* TEXT FOR ANALYSIS *

____

Many have noted how the world and all in it is knowable in any molecule – or person or his or her stories. The joys associated with finding the macro in all micros has fueled the museum world and our sense of history, especially here in the Hudson Valley where the repercussions of things seemingly hyperlocal have a tendency to reveal whole worlds of influence and cascading understanding.
Each year, the Thomas Cole House up in Catskill hosts a major, elegantly curated exhibit that, while small and concise, expands the world that the small museum with a big reach covers in the great Hudson River School painter’s scenic home, Cedar Grove. Combined with Olana, the Frederic Church home directly across the river in Columbia County, what results can have the force of ageless epiphanies – especially when combined with the sort of enlightened academic lectures that the Cole House presents each year.

____

* SUPPLIED RECORDS *

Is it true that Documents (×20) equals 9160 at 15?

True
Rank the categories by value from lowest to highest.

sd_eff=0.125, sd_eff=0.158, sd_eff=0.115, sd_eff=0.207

____

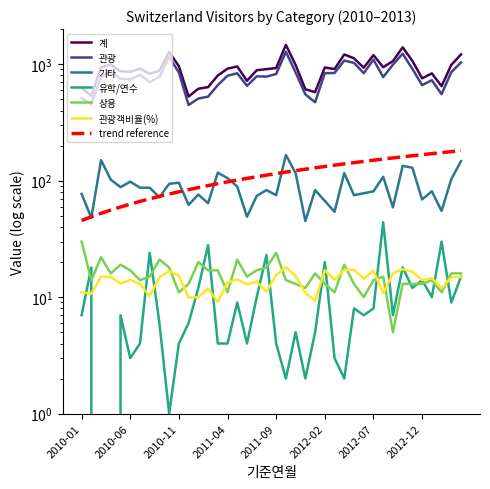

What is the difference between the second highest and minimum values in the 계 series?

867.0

____

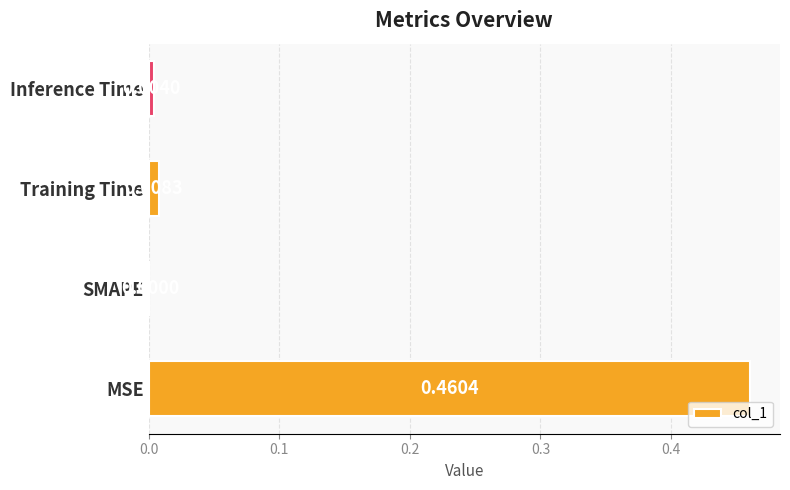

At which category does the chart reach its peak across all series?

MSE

____

* WHAT THIS EXERCISE ASKS *
[a] Retype the part of the passage about the Thomas Cole House starting at "Many have noted" and ending at "and cascading understanding.".
[b] Extend the passage about the Thomas Cole House, picking up after its final sentence.

* ANSWERS TO THE PROBLEMS *
[a]
Many have noted how the world and all in it is knowable in any molecule – or person or his or her stories. The joys associated with finding the macro in all micros has fueled the museum world and our sense of history, especially here in the Hudson Valley where the repercussions of things seemingly hyperlocal have a tendency to reveal whole worlds of influence and cascading understanding.

[b]
This weekend, John Wilmerding, professor of American Art emeritus at Princeton University, longtime visiting curator at the Metropolitan Museum of Art and former senior curator and deputy director of the National Gallery of Art in Washington, will be giving a curator’s talk about that new show at Cedar Grove, “Master, Mentor, Master: Thomas Cole & Frederic Church,” which explores and finds new meaning in the relationship between the area’s two best-known practitioners of the Hudson River School of painting. Because of Professor Wilmerding’s renown as a trustee of the Guggenheim Museum, the new Crystal Bridges Museum of American Art in Arkansas and the Wyeth Foundation for American Art, as well as for his appointment by President Obama to the Committee for the Preservation of the White House, the free afternoon lecture will be taking place in the Arts Center Theater of the Columbia/Greene Community College in Hudson on Sunday, May 18, with a reception and free tour of the new exhibit that he has curated at Cedar Grove following.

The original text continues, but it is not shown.